Reproduce all of the records below word for word, keeping every line unchanged.

Saved entries:
──────────
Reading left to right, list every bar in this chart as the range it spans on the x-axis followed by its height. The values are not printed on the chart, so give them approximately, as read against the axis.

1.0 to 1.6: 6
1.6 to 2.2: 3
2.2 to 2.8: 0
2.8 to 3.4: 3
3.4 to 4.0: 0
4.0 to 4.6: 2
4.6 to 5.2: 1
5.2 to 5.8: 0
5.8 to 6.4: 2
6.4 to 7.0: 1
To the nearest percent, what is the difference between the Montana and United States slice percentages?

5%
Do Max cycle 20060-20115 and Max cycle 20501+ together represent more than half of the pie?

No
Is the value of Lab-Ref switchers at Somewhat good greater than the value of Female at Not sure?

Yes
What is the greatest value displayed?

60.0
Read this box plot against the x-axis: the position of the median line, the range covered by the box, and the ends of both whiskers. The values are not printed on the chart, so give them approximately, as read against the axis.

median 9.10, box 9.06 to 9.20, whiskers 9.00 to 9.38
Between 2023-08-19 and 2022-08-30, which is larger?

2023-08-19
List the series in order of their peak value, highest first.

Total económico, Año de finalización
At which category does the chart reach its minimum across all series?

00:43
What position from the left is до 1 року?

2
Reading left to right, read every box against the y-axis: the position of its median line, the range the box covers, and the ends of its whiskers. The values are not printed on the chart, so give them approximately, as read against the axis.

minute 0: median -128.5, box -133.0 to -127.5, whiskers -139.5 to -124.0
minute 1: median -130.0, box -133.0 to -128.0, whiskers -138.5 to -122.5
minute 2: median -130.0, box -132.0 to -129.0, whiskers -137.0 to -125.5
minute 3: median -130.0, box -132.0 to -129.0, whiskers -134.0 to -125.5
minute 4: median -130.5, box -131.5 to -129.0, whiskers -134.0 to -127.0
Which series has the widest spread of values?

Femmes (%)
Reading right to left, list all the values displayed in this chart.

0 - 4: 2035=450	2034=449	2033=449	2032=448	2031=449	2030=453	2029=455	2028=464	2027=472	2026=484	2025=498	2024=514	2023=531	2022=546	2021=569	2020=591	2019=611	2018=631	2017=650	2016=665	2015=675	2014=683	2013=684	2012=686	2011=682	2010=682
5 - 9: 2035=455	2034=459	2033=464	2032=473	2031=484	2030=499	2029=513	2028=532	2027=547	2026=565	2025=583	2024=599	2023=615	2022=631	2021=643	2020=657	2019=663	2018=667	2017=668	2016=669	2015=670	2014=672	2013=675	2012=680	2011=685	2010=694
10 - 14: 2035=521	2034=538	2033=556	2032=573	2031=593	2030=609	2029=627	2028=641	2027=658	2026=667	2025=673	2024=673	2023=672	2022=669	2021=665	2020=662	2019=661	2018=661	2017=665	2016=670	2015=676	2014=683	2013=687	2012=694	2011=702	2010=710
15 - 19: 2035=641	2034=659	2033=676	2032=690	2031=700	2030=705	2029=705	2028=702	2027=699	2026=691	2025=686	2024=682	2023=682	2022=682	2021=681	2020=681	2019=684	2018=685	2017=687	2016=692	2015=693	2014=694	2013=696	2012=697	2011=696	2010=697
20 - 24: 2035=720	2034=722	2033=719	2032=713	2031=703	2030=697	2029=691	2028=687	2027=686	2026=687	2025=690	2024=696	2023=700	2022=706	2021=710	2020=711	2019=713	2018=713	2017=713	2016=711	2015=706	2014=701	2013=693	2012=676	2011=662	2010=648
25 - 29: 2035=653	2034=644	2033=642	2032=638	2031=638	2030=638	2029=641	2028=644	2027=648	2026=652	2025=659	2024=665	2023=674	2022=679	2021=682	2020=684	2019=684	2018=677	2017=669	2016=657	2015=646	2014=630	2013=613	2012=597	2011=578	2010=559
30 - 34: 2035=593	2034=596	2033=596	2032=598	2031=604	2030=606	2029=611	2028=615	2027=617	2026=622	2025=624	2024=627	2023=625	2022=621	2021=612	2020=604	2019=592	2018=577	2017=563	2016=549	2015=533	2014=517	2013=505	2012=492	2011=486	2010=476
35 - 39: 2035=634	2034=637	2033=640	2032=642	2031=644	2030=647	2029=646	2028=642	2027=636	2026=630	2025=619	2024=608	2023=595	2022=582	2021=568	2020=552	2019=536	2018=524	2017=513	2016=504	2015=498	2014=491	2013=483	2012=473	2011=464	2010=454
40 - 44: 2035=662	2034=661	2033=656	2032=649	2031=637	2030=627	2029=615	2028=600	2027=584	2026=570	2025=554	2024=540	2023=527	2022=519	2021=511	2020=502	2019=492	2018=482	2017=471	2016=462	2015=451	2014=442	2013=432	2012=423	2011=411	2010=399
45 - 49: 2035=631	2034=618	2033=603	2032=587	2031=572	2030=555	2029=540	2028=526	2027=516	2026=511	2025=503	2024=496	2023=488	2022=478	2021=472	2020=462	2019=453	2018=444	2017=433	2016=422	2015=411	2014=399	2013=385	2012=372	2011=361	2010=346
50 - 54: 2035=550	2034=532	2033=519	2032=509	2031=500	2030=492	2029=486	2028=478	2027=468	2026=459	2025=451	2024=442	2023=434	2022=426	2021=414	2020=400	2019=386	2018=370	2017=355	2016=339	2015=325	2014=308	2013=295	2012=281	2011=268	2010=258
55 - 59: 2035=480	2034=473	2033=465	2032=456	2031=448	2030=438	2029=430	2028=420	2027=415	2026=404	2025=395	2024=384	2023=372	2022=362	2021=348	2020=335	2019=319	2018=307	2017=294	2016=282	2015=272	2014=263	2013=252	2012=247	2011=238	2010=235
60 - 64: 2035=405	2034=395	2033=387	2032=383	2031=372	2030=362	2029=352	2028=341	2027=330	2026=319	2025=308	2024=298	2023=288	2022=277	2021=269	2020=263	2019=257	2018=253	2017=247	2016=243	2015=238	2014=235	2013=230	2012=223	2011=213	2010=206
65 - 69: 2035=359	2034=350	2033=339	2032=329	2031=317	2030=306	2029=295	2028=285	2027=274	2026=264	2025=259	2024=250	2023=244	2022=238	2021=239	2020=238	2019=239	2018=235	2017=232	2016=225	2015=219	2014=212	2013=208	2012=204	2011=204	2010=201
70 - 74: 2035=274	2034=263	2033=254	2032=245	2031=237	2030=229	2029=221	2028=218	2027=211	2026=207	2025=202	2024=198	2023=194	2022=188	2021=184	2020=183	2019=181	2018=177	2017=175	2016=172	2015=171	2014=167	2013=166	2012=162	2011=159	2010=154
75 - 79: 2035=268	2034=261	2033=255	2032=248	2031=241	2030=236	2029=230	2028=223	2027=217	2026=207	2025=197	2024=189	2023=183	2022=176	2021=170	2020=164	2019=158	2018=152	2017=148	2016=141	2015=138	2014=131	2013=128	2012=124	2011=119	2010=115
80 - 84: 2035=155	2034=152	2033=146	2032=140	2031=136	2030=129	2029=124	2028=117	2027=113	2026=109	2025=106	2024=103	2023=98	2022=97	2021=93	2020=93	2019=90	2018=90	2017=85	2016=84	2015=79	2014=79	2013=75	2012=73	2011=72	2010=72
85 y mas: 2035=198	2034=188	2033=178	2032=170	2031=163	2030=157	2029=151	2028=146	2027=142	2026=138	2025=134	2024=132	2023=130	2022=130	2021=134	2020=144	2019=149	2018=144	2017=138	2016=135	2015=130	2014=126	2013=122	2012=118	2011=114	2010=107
──────────
[Answer below]
Reading left to right, list every bar in this chart as the range it spans on the x-axis followed by its height. The values are not printed on the chart, so give them approximately, as read against the axis.

1.0 to 1.6: 6
1.6 to 2.2: 3
2.2 to 2.8: 0
2.8 to 3.4: 3
3.4 to 4.0: 0
4.0 to 4.6: 2
4.6 to 5.2: 1
5.2 to 5.8: 0
5.8 to 6.4: 2
6.4 to 7.0: 1
To the nearest percent, what is the difference between the Montana and United States slice percentages?

5%
Do Max cycle 20060-20115 and Max cycle 20501+ together represent more than half of the pie?

No
Is the value of Lab-Ref switchers at Somewhat good greater than the value of Female at Not sure?

Yes
What is the greatest value displayed?

60.0
Read this box plot against the x-axis: the position of the median line, the range covered by the box, and the ends of both whiskers. The values are not printed on the chart, so give them approximately, as read against the axis.

median 9.10, box 9.06 to 9.20, whiskers 9.00 to 9.38
Between 2023-08-19 and 2022-08-30, which is larger?

2023-08-19
List the series in order of their peak value, highest first.

Total económico, Año de finalización
At which category does the chart reach its minimum across all series?

00:43
What position from the left is до 1 року?

2
Reading left to right, read every box against the y-axis: the position of its median line, the range the box covers, and the ends of its whiskers. The values are not printed on the chart, so give them approximately, as read against the axis.

minute 0: median -128.5, box -133.0 to -127.5, whiskers -139.5 to -124.0
minute 1: median -130.0, box -133.0 to -128.0, whiskers -138.5 to -122.5
minute 2: median -130.0, box -132.0 to -129.0, whiskers -137.0 to -125.5
minute 3: median -130.0, box -132.0 to -129.0, whiskers -134.0 to -125.5
minute 4: median -130.5, box -131.5 to -129.0, whiskers -134.0 to -127.0
Which series has the widest spread of values?

Femmes (%)
Reading right to left, list all the values displayed in this chart.

0 - 4: 2035=450	2034=449	2033=449	2032=448	2031=449	2030=453	2029=455	2028=464	2027=472	2026=484	2025=498	2024=514	2023=531	2022=546	2021=569	2020=591	2019=611	2018=631	2017=650	2016=665	2015=675	2014=683	2013=684	2012=686	2011=682	2010=682
5 - 9: 2035=455	2034=459	2033=464	2032=473	2031=484	2030=499	2029=513	2028=532	2027=547	2026=565	2025=583	2024=599	2023=615	2022=631	2021=643	2020=657	2019=663	2018=667	2017=668	2016=669	2015=670	2014=672	2013=675	2012=680	2011=685	2010=694
10 - 14: 2035=521	2034=538	2033=556	2032=573	2031=593	2030=609	2029=627	2028=641	2027=658	2026=667	2025=673	2024=673	2023=672	2022=669	2021=665	2020=662	2019=661	2018=661	2017=665	2016=670	2015=676	2014=683	2013=687	2012=694	2011=702	2010=710
15 - 19: 2035=641	2034=659	2033=676	2032=690	2031=700	2030=705	2029=705	2028=702	2027=699	2026=691	2025=686	2024=682	2023=682	2022=682	2021=681	2020=681	2019=684	2018=685	2017=687	2016=692	2015=693	2014=694	2013=696	2012=697	2011=696	2010=697
20 - 24: 2035=720	2034=722	2033=719	2032=713	2031=703	2030=697	2029=691	2028=687	2027=686	2026=687	2025=690	2024=696	2023=700	2022=706	2021=710	2020=711	2019=713	2018=713	2017=713	2016=711	2015=706	2014=701	2013=693	2012=676	2011=662	2010=648
25 - 29: 2035=653	2034=644	2033=642	2032=638	2031=638	2030=638	2029=641	2028=644	2027=648	2026=652	2025=659	2024=665	2023=674	2022=679	2021=682	2020=684	2019=684	2018=677	2017=669	2016=657	2015=646	2014=630	2013=613	2012=597	2011=578	2010=559
30 - 34: 2035=593	2034=596	2033=596	2032=598	2031=604	2030=606	2029=611	2028=615	2027=617	2026=622	2025=624	2024=627	2023=625	2022=621	2021=612	2020=604	2019=592	2018=577	2017=563	2016=549	2015=533	2014=517	2013=505	2012=492	2011=486	2010=476
35 - 39: 2035=634	2034=637	2033=640	2032=642	2031=644	2030=647	2029=646	2028=642	2027=636	2026=630	2025=619	2024=608	2023=595	2022=582	2021=568	2020=552	2019=536	2018=524	2017=513	2016=504	2015=498	2014=491	2013=483	2012=473	2011=464	2010=454
40 - 44: 2035=662	2034=661	2033=656	2032=649	2031=637	2030=627	2029=615	2028=600	2027=584	2026=570	2025=554	2024=540	2023=527	2022=519	2021=511	2020=502	2019=492	2018=482	2017=471	2016=462	2015=451	2014=442	2013=432	2012=423	2011=411	2010=399
45 - 49: 2035=631	2034=618	2033=603	2032=587	2031=572	2030=555	2029=540	2028=526	2027=516	2026=511	2025=503	2024=496	2023=488	2022=478	2021=472	2020=462	2019=453	2018=444	2017=433	2016=422	2015=411	2014=399	2013=385	2012=372	2011=361	2010=346
50 - 54: 2035=550	2034=532	2033=519	2032=509	2031=500	2030=492	2029=486	2028=478	2027=468	2026=459	2025=451	2024=442	2023=434	2022=426	2021=414	2020=400	2019=386	2018=370	2017=355	2016=339	2015=325	2014=308	2013=295	2012=281	2011=268	2010=258
55 - 59: 2035=480	2034=473	2033=465	2032=456	2031=448	2030=438	2029=430	2028=420	2027=415	2026=404	2025=395	2024=384	2023=372	2022=362	2021=348	2020=335	2019=319	2018=307	2017=294	2016=282	2015=272	2014=263	2013=252	2012=247	2011=238	2010=235
60 - 64: 2035=405	2034=395	2033=387	2032=383	2031=372	2030=362	2029=352	2028=341	2027=330	2026=319	2025=308	2024=298	2023=288	2022=277	2021=269	2020=263	2019=257	2018=253	2017=247	2016=243	2015=238	2014=235	2013=230	2012=223	2011=213	2010=206
65 - 69: 2035=359	2034=350	2033=339	2032=329	2031=317	2030=306	2029=295	2028=285	2027=274	2026=264	2025=259	2024=250	2023=244	2022=238	2021=239	2020=238	2019=239	2018=235	2017=232	2016=225	2015=219	2014=212	2013=208	2012=204	2011=204	2010=201
70 - 74: 2035=274	2034=263	2033=254	2032=245	2031=237	2030=229	2029=221	2028=218	2027=211	2026=207	2025=202	2024=198	2023=194	2022=188	2021=184	2020=183	2019=181	2018=177	2017=175	2016=172	2015=171	2014=167	2013=166	2012=162	2011=159	2010=154
75 - 79: 2035=268	2034=261	2033=255	2032=248	2031=241	2030=236	2029=230	2028=223	2027=217	2026=207	2025=197	2024=189	2023=183	2022=176	2021=170	2020=164	2019=158	2018=152	2017=148	2016=141	2015=138	2014=131	2013=128	2012=124	2011=119	2010=115
80 - 84: 2035=155	2034=152	2033=146	2032=140	2031=136	2030=129	2029=124	2028=117	2027=113	2026=109	2025=106	2024=103	2023=98	2022=97	2021=93	2020=93	2019=90	2018=90	2017=85	2016=84	2015=79	2014=79	2013=75	2012=73	2011=72	2010=72
85 y mas: 2035=198	2034=188	2033=178	2032=170	2031=163	2030=157	2029=151	2028=146	2027=142	2026=138	2025=134	2024=132	2023=130	2022=130	2021=134	2020=144	2019=149	2018=144	2017=138	2016=135	2015=130	2014=126	2013=122	2012=118	2011=114	2010=107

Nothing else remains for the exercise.